**DOCUMENT TEXT**
— begin —
Texas Landscape Design Principles

Add Value and Style to a Texas Residence with Landscape Gardening

© Barbara Brown

Oct 31, 2009
Inviting Landscape Design for Texas, Denise Kappa:123rf
Combine landscape design principles with regionally adapted plants to personalize the sterile outside of a building with one's unique perspective on beauty and form.

Landscaping is a home investment and an opportunity to add beauty to one’s personal space. By following a few basic design principles and selecting the right plants, creating an attractive home landscape is something anyone can do.

Landscape Design Principles

Landscape design is both an art and a science. The art involves selecting colors and form. The science relies on basic design principles for guidance. In the end what is right for one’s home landscape is what one likes. The design principles suggested by the University of Florida Extension Service are:

  • Unity—making the parts of the landscape and the plant types work together. Unity may be a theme like using native plants or creating a butterfly garden or it can be designing an entire formal garden. The unity principle includes fixed features in the landscape like rocks, pathways, water features, and statuary.
  • Balance is achieved by following lines, form, and repetition (another principle). Balance may be created using a mirror image of a plant grouping on either side of a fixed feature. This is called symmetrical balance. Or, balance may be asymmetrical following a line from tall to short or creating very different looks based on color and texture groupings around a feature. Good asymmetrical design may be difficult for the novice to create and is perhaps better left to professionals.
— end —
**WORK INSTRUCTIONS**
1 - List the fixed features in a landscape that the landscape design article names as part of the unity principle.
2 - Quote the landscape design article, starting with "Landscaping is a" and going on through "anyone can do.".
The records have no connection to the landscape design article.

**RECORD SET**
— begin —
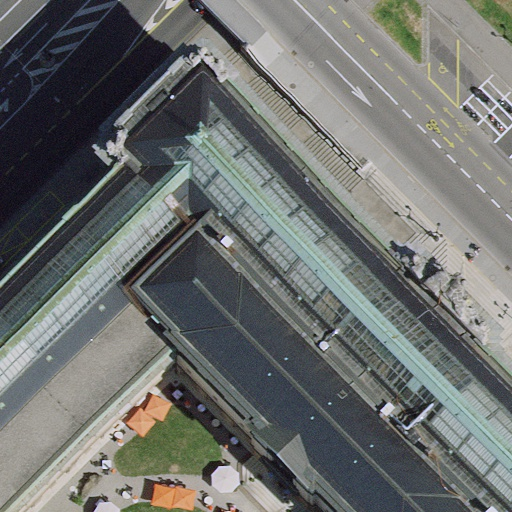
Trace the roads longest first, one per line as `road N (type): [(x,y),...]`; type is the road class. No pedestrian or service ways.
road 1 (residential): [(269,0),(511,242)]
road 2 (tertiary): [(114,0),(0,110)]
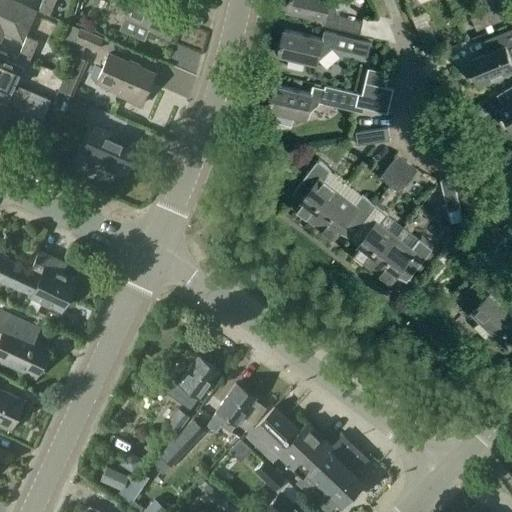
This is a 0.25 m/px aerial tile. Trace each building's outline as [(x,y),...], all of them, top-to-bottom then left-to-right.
[(36,11),(11,0),(0,0),(0,31),(22,41),(36,11)] [(49,16),(55,0),(42,0),(38,11),(49,16)] [(163,0),(131,0),(125,16),(149,26),(147,30),(169,40),(183,8),(163,0)] [(289,0),(287,9),(325,18),(323,25),(361,34),(363,22),(339,16),(340,14),(336,13),(337,11),(333,1),(331,0),(330,0),(289,0)] [(484,14),(489,25),(501,21),(497,9),(484,14)] [(489,25),(484,14),(472,19),(477,30),(489,25)] [(87,61),(82,59),(80,58),(85,45),(97,50),(102,38),(67,23),(63,32),(60,42),(78,49),(69,70),(72,71),(81,75),(87,61)] [(429,57),(441,52),(430,27),(419,31),(429,57)] [(511,59),(507,46),(511,43),(511,28),(485,40),(490,52),(469,60),(479,85),(492,79),(492,80),(496,81),(500,80),(503,78),(505,75),(505,74),(511,71),(511,59)] [(285,29),(279,55),(289,58),(287,67),(303,71),(305,61),(318,64),(320,57),(322,57),(330,50),(330,48),(334,49),(337,34),(324,31),(323,38),(285,29)] [(29,61),(38,42),(27,37),(18,57),(29,61)] [(355,54),(368,57),(372,43),(359,40),(355,54)] [(0,90),(8,94),(20,67),(4,60),(6,54),(0,51),(0,90)] [(119,96),(140,105),(154,74),(108,54),(96,81),(121,92),(119,96)] [(359,94),(391,102),(394,89),(365,83),(363,95),(359,94)] [(274,84),(268,110),(279,113),(276,122),(292,126),(294,116),(307,119),(308,112),(311,112),(319,105),(320,103),(323,104),(326,89),(313,86),(311,93),(274,84)] [(22,111),(30,91),(19,86),(11,106),(22,111)] [(30,91),(22,111),(42,119),(51,100),(30,91)] [(391,102),(359,94),(356,106),(388,114),(391,102)] [(511,101),(511,102),(501,108),(511,125),(511,101)] [(64,113),(82,121),(87,110),(69,102),(64,113)] [(139,146),(93,126),(81,153),(106,164),(104,168),(125,177),(129,169),(139,146)] [(391,141),(389,128),(356,133),(358,145),(391,141)] [(0,134),(0,147),(5,150),(10,139),(0,134)] [(25,149),(9,142),(3,155),(20,162),(25,149)] [(408,162),(398,155),(380,178),(390,185),(408,162)] [(315,224),(340,193),(324,181),(332,171),(318,161),(293,192),(296,195),(302,201),(296,209),(315,224)] [(408,162),(390,185),(400,193),(418,170),(408,162)] [(453,177),(440,180),(448,213),(461,210),(453,177)] [(355,205),(340,193),(315,224),(334,239),(341,232),(348,235),(351,237),(375,205),(362,195),(355,205)] [(353,253),(372,268),(396,237),(381,225),(388,215),(375,205),(351,237),(353,239),(359,245),(353,253)] [(396,237),(372,268),(391,284),(398,276),(405,279),(408,281),(433,250),(419,239),(412,249),(396,237)] [(31,270),(0,255),(0,279),(22,290),(31,270)] [(31,270),(22,290),(31,294),(30,295),(60,309),(75,278),(45,264),(40,274),(31,270)] [(493,332),(500,340),(511,327),(511,314),(500,302),(509,294),(492,277),(478,279),(472,285),(479,292),(477,294),(476,305),(477,306),(472,312),(481,320),(474,327),(486,339),(493,332)] [(27,322),(0,309),(0,335),(1,336),(0,337),(0,360),(35,376),(49,347),(21,334),(27,322)] [(198,356),(180,381),(176,378),(167,391),(190,408),(199,396),(217,370),(198,356)] [(218,409),(212,417),(231,431),(236,423),(237,423),(254,400),(253,400),(255,397),(236,383),(223,400),(224,400),(217,409),(218,409)] [(0,423),(10,428),(7,434),(8,435),(24,401),(0,389),(0,423)] [(178,406),(166,420),(175,428),(187,414),(178,406)] [(300,430),(274,406),(247,435),(273,459),(278,453),(302,476),(297,481),(328,511),(339,501),(341,503),(362,481),(353,472),(366,459),(342,436),(333,446),(308,422),(300,430)] [(193,419),(160,454),(171,465),(205,430),(193,419)] [(264,460),(255,470),(276,490),(286,480),(264,460)] [(107,466),(102,478),(122,488),(127,476),(107,466)] [(207,491),(220,504),(228,511),(242,511),(245,510),(216,482),(215,483),(206,474),(199,480),(209,489),(207,491)] [(302,511),(293,503),(291,505),(277,492),(259,511),(258,511),(302,511)] [(155,498),(143,511),(166,511),(168,510),(155,498)]
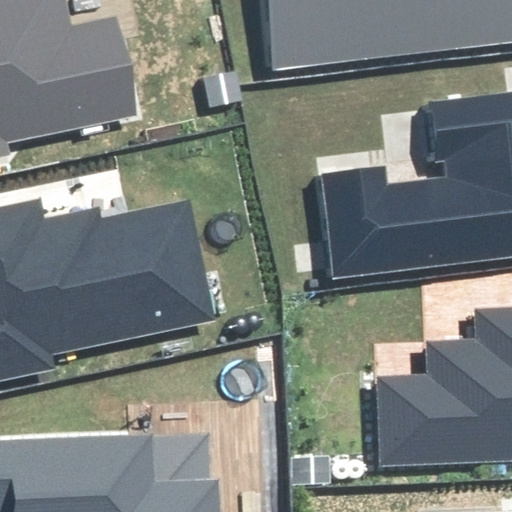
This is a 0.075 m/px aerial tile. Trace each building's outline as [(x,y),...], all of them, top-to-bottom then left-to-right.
[(62,0),(0,0),(0,152),(9,150),(7,142),(136,115),(116,18),(69,28),(62,0)] [(511,0),(268,0),(272,70),(511,41),(511,0)] [(322,175),(336,277),(511,254),(511,95),(434,106),(444,180),(385,187),(382,167),(322,175)] [(0,379),(53,368),(50,351),(216,317),(192,203),(100,222),(97,208),(42,219),(38,202),(0,210),(0,379)] [(511,309),(478,311),(479,339),(427,341),(428,377),(380,379),(383,463),(511,457),(511,309)] [(206,434),(0,442),(0,511),(217,511),(216,480),(208,480),(206,434)]
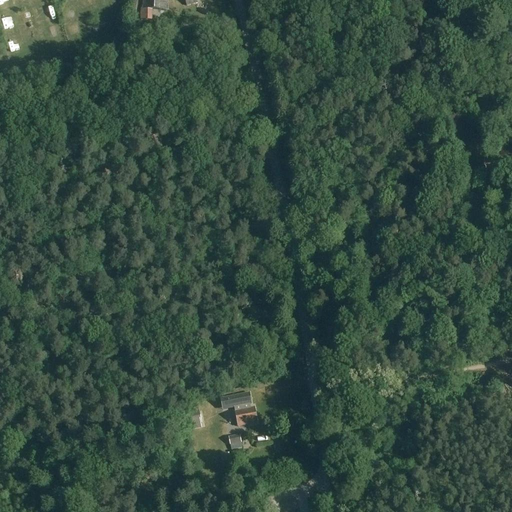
— end —
**SOLUTIONS PER TASK**
1 - rocks, pathways, water features, statuary

2 -
Landscaping is a home investment and an opportunity to add beauty to one’s personal space. By following a few basic design principles and selecting the right plants, creating an attractive home landscape is something anyone can do.